In an emotional speech from Cuba where he said he is recovering, the 56-year-old socialist did not give a timetable for his return to Venezuela and did not name a temporary leader. Here are some implications of his announcement:

* Analysts have long said Chavez has no obvious successor and a prolonged absence could unleash in-fighting among his allies. None of the senior figures in his government have anything like his charisma or national appeal. Ministers came out minutes after Chavez in a joint TV appearance with a pledge of unity and a vow to “deepen” his reforms. Nationalizations and presidential decree powers have been among his most controversial policies.

* The focus will also now turn to the opposition, who had been hoping to unseat Chavez at a presidential election due to be held late next year. They have tried to avoid being seen to exploit his condition and opposition leaders contacted by Reuters after Chavez’s speech said they preferred not to make public comments immediately. They could begin to demand an early poll if Chavez stays off the political stage much longer. Even if not, they will be hoping the situation enhances their electoral prospects despite the personal sympathy Chavez will undoubtedly receive from many Venezuelans.

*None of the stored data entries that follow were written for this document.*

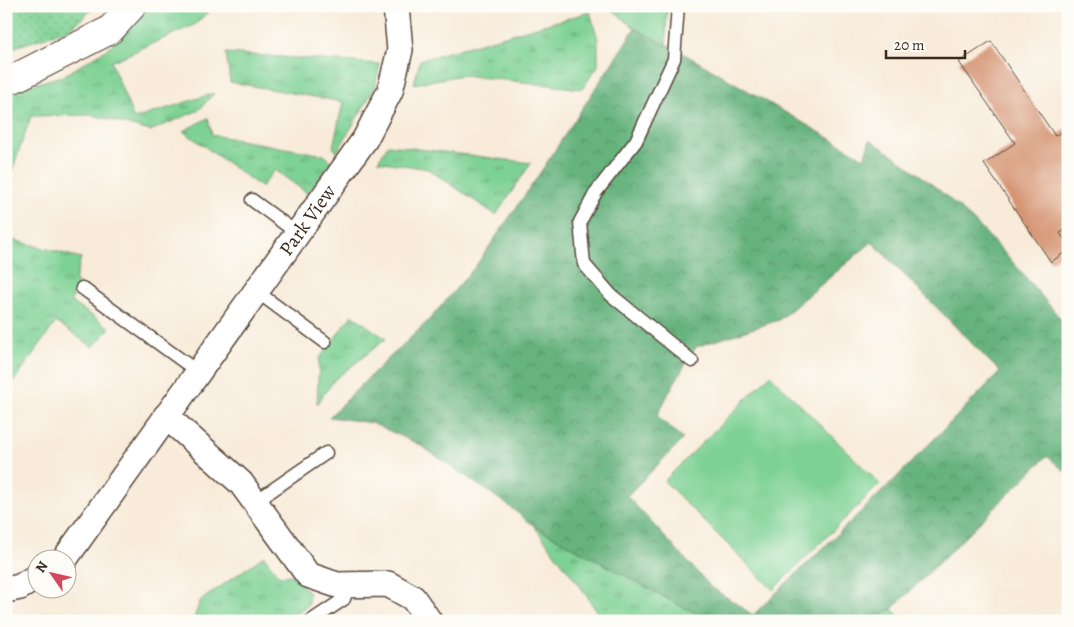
<svg xmlns="http://www.w3.org/2000/svg" width="1074" height="627" viewBox="0 0 1074 627" font-family="Alegreya,serif">
<style>
.grass{fill:url(#grass-tufts);stroke:#5c7e59}
.forest{fill:url(#forest-crowns);stroke:#506e4e;fill-rule:evenodd}
.park{fill:url(#park-dots);stroke:#5c7e59}
.garden{fill:#7ed194;stroke:#5c7e59}
.building{fill:#d69674}
.lines{fill:none;stroke-linecap:round;stroke-linejoin:round}
.service-casing{stroke:#57473a;stroke-width:15}
.minor-casing{stroke:#57473a;stroke-width:28}
.tertiary-casing{stroke:#57473a;stroke-width:30}
.service{stroke:#fff;stroke-width:12}
.minor{stroke:#fff;stroke-width:25}
.tertiary{stroke:#fff;stroke-width:28}
.labels{text-anchor:middle;dominant-baseline:central;stroke-width:5;stroke-linejoin:round;paint-order:stroke}
.street-label{font-size:20px;fill:#3b2a1e;stroke:#fdfcf7}
</style>
<defs>
<pattern id="grass-tufts" width="24" height="20" patternUnits="userSpaceOnUse" patternTransform="scale(1.25)"><rect width="24" height="20" fill="#7ed194"/><path d="M3 7l-1-3M5 7V3M7 7l1-3M15 17l-1-3M17 17v-4M19 17l1-3" fill="none" stroke="#68aa78"/></pattern>
<pattern id="forest-crowns" width="20" height="18" patternUnits="userSpaceOnUse" patternTransform="scale(1.25)"><rect width="20" height="18" fill="#66b37e"/><path d="M2 6a3 3 0 1 1 6 0M12 15a3 3 0 1 1 6 0" fill="none" stroke="#559267"/></pattern>
<pattern id="park-dots" width="8" height="8" patternUnits="userSpaceOnUse" patternTransform="scale(1.25)"><rect width="8" height="8" fill="#7ed194"/><path d="M2 2h.1M6 6h.1" fill="none" stroke="#68aa78" stroke-width="1.8" stroke-linecap="round"/></pattern>
</defs>
<rect width="100%" height="100%" fill="#fdfcf7"/>
<filter id="ink" filterUnits="userSpaceOnUse"><feTurbulence type="fractalNoise" baseFrequency=".02" numOctaves="2"/><feDisplacementMap in="SourceGraphic" scale="10" xChannelSelector="R" yChannelSelector="G"/><feConvolveMatrix kernelMatrix="1 2 1 2 8 2 1 2 1" color-interpolation-filters="sRGB"/></filter>
<filter id="wash" filterUnits="userSpaceOnUse"><feTurbulence type="fractalNoise" baseFrequency=".0096" numOctaves="4" result="noise"/><feDisplacementMap in="SourceGraphic" scale="20" xChannelSelector="R" yChannelSelector="G"/><feGaussianBlur stdDeviation="1.12" result="paint"/><feColorMatrix in="noise" values="0 0 0 0 0 0 0 0 0 0 0 0 0 0 0 0 0 1.4 0 .05"/><feComposite in="paint" operator="in"/></filter>
<g filter="url(#wash)">
<rect width="100%" height="100%" fill="#f8ebd9"/>
<g class="grass">
<polygon points="150,6 214,6 196,24 111,62 134,119 214,93 199,110 150,131 93,115 31,116 12,171 6,170 6,91 63,76 107,49"/>
<polygon points="590,12 598,39 598,66 582,89 462,75 414,84 420,60"/>
<polygon points="226,53 380,64 375,87 337,152 333,147 343,102 230,82"/>
<polygon points="208,118 212,135 324,155 332,162 307,193 275,170 261,187 183,131"/>
<polygon points="388,145 531,163 496,215 428,169 378,161"/>
<polygon points="6,238 81,258 75,280 79,289 70,301 110,328 93,347 56,322 6,392"/>
<polygon points="352,315 386,339 334,380 317,404 319,359"/>
<polygon points="534,526 679,605 713,621 603,621 582,589"/>
<polygon points="264,556 279,576 292,575 309,593 308,605 286,621 193,621 200,601"/>
<polygon points="892,609 904,621 870,621"/>
</g>
<path class="forest" d="M 635,28 L 681,52 L 864,158 L 870,140 C 902,160 936,186 964,212 C 1002,247 1035,288 1068,328 L 1068,474 L 1047,456 L 892,609 L 870,621 L 713,621 L 679,605 L 534,526 L 505,503 L 420,445 L 372,423 L 329,417 L 373,373 L 427,322 L 475,267 L 536,179 ZM 872,242 L 1000,372 L 893,481 L 753,615 L 711,587 L 627,496 L 683,439 L 657,416 L 673,385 L 696,347 L 779,320 Z"/>
<polygon class="park" points="6,6 96,6 70,29 6,50"/>
<g class="garden">
<polygon points="607,6 667,6 666,45 635,28"/>
<polygon points="770,375 880,484 773,590 664,481"/>
</g>
<g id="blocks">
<polygon class="building" points="991,41 1055,136 1068,127 1068,228 1060,233 1068,245 1068,250 1051,262 984,164 1015,143 959,62"/>
</g>
</g>
<g filter="url(#ink)">
<use href="#blocks" fill-opacity="0" stroke="#57473a" stroke-width="1"/>
<g class="lines">
<g class="service-casing">
<g id="service">
<polyline points="678,6 674,59 636,141 596,192 580,222 584,264 611,295 692,361"/>
<polyline points="252,200 297,233"/>
<polyline points="82,288 198,372"/>
<polyline points="256,291 325,342"/>
<polyline points="255,502 326,453"/>
<polyline points="311,621 344,599 348,585"/>
</g>
</g>
<g class="minor-casing">
<g id="minor">
<polyline points="166,416 241,483 308,575 337,585 388,584 413,598 429,621"/>
<path id="s1" d="M 64,560 L 365,139 L 390,91 L 400,50 L 396,6"/>
<polyline points="6,590 20,587 38,576"/>
</g>
</g>
<g class="tertiary-casing">
<polyline id="tertiary" points="6,79 15,78 110,30 132,6"/>
</g>
<use href="#service" class="service"/>
<use href="#minor" class="minor"/>
<use href="#tertiary" class="tertiary"/>
</g>
</g>
<g class="labels">
<g class="street-label">
<text stroke="none"><textPath href="#s1" startOffset="418">Park View</textPath></text>
</g>
</g>
<rect width="1074" height="627" fill="none" stroke="#fdfcf7" stroke-width="25"/>
<g transform="translate(52 574) rotate(304)"><circle r="24" fill="#fdfcf7" stroke="#afa8a0"/>
<path d="M0-4L9 19L0 12L-9 19Z" fill="#d1495b"/>
<text y="-8" font-size="14" font-weight="bold" text-anchor="middle" fill="#3b2a1e">N</text>
</g>
<path d="M886 50v8h79v-8" fill="none" stroke="#3b2a1e" stroke-width="2.5"/>
<text x="894" y="50" font-size="15" fill="#3b2a1e" stroke="#fdfcf7" stroke-width="4" paint-order="stroke">20 m</text>
</svg>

* The favorite to win the newly-united opposition bloc’s presidential ticket at primaries due to be held in February, 38-year-old state governor Henrique Capriles Radonski, has said he wants Chavez fit and healthy for a fair fight in front of the Venezuelan voters and political change via the ballot box.

* If Chavez were incapacitated and unable to serve, under the constitution he should in theory hand power to Vice President Elias Jaua to serve the remainder of six-year term, ending in January 2013. Jaua has been the most prominent face of the government during Chavez’s absence and one of the president’s closest allies for many years. He is also seen as dogmatic and deeply committed to their Socialist Party’s left-wing ideals. There has been no suggestion by Chavez, however, of him relinquishing office.

* Venezuela’s widely-traded bonds are likely to rise on Friday. Wall Street views Chavez’s health problems as giving the opposition a better chance to win next year’s election and introduce more business-friendly policies that will be better for investors in the long-term. Some have predicted “regime change” in Venezuela could easily compress credit spreads around 500 basis points.

* Other analysts caution, however, that the implications of a power vacuum remain far from clear, and that the potential for chaos in the already turbulent nation of 29 million is high, at least in the short term. Given violence in the past, especially around a short-lived coup against Chavez in 2002, the potential for more bloodshed is never far away in a nation awash with guns and plenty of political grudges.

* Chavez’s hosts Cuba will be anxious over the implications for them. The communist-run Caribbean island’s ailing economy depends heavily on oil subsidized from Venezuela. That is true too for some other nations in Central America and the Caribbean including Nicaragua and the Dominican Republic. Opponents of Chavez have long vowed to scrap what they call a reckless giveaway of the country’s resources if they get a sniff of power. Chavez allies too are known to be less enthusiastic about the close ties with Cuba and expensive subsidies around the region than Chavez himself.

* Regarding the specific medical condition, Chavez insisted he was heading toward “full recovery”. He said the tumor was removed but treatment still ongoing, which could mean just checks and recuperation, but could also imply chemotherapy. He gave no detailed clinical prognosis for his recovery or timetable for return, implying his recovery was an open-ended process. That could fuel opposition demands for him to name a temporary replacement. They have accused him of showing his autocratic streak by trying to rule from his sick bed in Havana, where he has been signing laws and calling ministers.

* Chavez’s announcement will undoubtedly spark a wave of emotion and sympathy among his fanatical supporters, especially in the shanty towns that are his power-base. While opposition leaders have wished him well in public, the many Venezuelans who hate Chavez’s government have been privately saying they hope his health problem will force him from office. Last year’s parliamentary elections showed the nation pretty much split down the middle between Chavez fans and foes.